Veja-se o acórdão do REsp 1.111.202/SP, processado sob o regime de recurso repetitivo, que deu origem a citada Tese 122:
TRIBUTÁRIO. EXECUÇÃO FISCAL. IPTU. CONTRATO DE PROMESSA DE COMPRA E VENDA DE IMÓVEL. LEGITIMIDADE PASSIVA DO POSSUIDOR (PROMITENTE COMPRADOR) E DO PROPRIETÁRIO (PROMITENTE VENDEDOR).
1. Segundo o art. 34 do CTN, consideram-se contribuintes do IPTU o proprietário do imóvel, o titular do seu domínio útil ou o seu possuidor a qualquer título.
2. A jurisprudência desta Corte Superior é no sentido de que tanto o promitente comprador (possuidor a qualquer título) do imóvel quanto seu proprietário/promitente vendedor (aquele que tem a propriedade registrada no Registro de Imóveis) são contribuintes responsáveis pelo pagamento do IPTU. Precedentes: RESP n.º 979.970/SP, Rel. Min. Luiz Fux, Primeira Turma, DJ de 18.6.2008; AgRg no REsp 1022614 / SP, Rel. Min. Humberto Martins, Segunda Turma, DJ de 17.4.2008; REsp 712.998/RJ, Rel. Min. Herman Benjamin, Segunda Turma, DJ 8.2.2008 ; REsp 759.279/RJ, Rel. Min. João Otávio de Noronha, Segunda Turma, DJ de 11.9.2007; REsp 868.826/RJ, Rel. Min. Castro Meira, Segunda Turma, DJ 1º.8.2007; REsp 793073/RS, Rel. Min. Castro Meira, Segunda Turma, DJ 20.2.2006.
3. "Ao legislador municipal cabe eleger o sujeito passivo do tributo, contemplando qualquer das situações previstas no CTN. Definindo a lei como contribuinte o proprietário, o titular do domínio útil, ou o possuidor a qualquer título, pode a autoridade administrativa optar por um ou por outro visando a facilitar o procedimento de arrecadação" (REsp 475.078/SP, Rel. Min. Teori Albino Zavascki, DJ 27.9.2004).

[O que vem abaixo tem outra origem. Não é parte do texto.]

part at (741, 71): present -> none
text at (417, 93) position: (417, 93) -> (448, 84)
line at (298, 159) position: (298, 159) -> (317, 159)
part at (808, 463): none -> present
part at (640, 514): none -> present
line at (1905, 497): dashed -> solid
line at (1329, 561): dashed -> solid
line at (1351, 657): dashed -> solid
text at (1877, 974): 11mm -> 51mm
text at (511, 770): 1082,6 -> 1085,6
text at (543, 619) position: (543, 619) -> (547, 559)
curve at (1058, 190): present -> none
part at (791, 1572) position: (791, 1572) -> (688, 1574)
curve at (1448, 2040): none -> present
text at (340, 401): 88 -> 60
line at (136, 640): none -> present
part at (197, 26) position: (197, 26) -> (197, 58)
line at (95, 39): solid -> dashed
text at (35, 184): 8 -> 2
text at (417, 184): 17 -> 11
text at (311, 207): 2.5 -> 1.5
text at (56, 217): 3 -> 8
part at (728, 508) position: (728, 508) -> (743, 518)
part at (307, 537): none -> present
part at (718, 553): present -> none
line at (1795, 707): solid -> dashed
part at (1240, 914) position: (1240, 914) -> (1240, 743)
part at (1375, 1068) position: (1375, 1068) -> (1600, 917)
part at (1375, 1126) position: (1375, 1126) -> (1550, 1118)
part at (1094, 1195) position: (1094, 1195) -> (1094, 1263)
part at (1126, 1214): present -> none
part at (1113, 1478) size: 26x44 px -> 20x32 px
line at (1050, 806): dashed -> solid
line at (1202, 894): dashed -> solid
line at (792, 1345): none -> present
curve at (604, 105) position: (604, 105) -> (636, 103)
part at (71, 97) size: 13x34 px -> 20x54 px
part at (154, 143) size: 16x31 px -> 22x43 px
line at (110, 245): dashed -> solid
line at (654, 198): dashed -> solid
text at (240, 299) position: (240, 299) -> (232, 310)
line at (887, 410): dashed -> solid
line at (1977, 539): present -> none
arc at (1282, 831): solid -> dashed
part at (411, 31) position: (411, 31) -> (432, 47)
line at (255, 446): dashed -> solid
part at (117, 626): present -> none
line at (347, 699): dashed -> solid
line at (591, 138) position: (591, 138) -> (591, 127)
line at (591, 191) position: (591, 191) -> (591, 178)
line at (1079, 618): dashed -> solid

4. Recurso especial provido. Acórdão sujeito ao regime do art. 543-C do CPC e da Resolução STJ 08/08". (STJ - REsp: 1111202 SP 2009/0009142-6, Relator: Ministro MAURO CAMPBELL MARQUES, Data de Julgamento: 10/06/2009, S1 - PRIMEIRA SEÇÃO, Data de Publicação: 20090618 --> DJe 18/06/09).
Por oportuno, cabe mencionar que, em recente julgado que cuida de Taxa Imobiliária - TRSD Taxa de Coleta, Remoção e Destinação de Resíduos Sólidos Domiciliares (REsp n.º 2059707/PE), o Ministro Mauro Campbell prolatou decisão monocrática exatamente no sentido da Tese n.º 122 - REsp n.º 1.111.202/SP, dando provimento ao recurso especial interposto em face de acórdão do Tribunal Regional Federal da 5ª Região que, a despeito da ausência de registro do título translativo no cartório de imóveis, tinha acolhido a ilegitimidade passiva de uma entidade de conselho profissional. Veja-se trecho da decisão:
Conforme o cediço entendimento do Superior Tribunal de Justiça, a transmissão da propriedade imobiliária, a teor do disposto no art. 1.245 do CC/2002, opera-se, apenas, com o registro do título translativo no Cartório de Registro de Imóveis competente, sem o qual o alienante continua a ser havido como proprietário do bem imóvel. Nesse mesmo: (AgRg no AREsp n. 305.935/MG, Rel. Ministro Benedito Gonçalves, Primeira Turma, julgado em 3/9/2013, DJe 10/9/2013 e REsp n. 1.824.216/SP, Rel. Ministro Herman Benjamin, Segunda Turma, julgado em 13/8/2019, DJe 5/9/19).
Com efeito, a Primeira Seção do STJ, no julgamento do Recurso Especial repetitivo 1.110.551/SP, de minha relatoria, consolidou a tese segundo a qual tanto o promitente comprador do imóvel quanto seu proprietário/promitente vendedor (aquele que tem a propriedade registrada no Registro de Imóveis) são contribuintes responsáveis pelo pagamento do IPTU, cabendo à legislação do município eleger o sujeito passivo do tributo, a fim de contemplar qualquer das situações previstas no CTN, podendo a autoridade administrativa optar por um ou por outro (desde que previstos na legislação), de modo a facilitar o procedimento de arrecadação.
São essas, portanto, brevíssimas considerações que se pretendia lançar e que visam, no esforço colaborativo, identificar caminhos argumentativos no viés da higidez da execução fiscal municipal quando corretamente indicado o sujeito passivo do IPTU/Taxas Imobiliárias.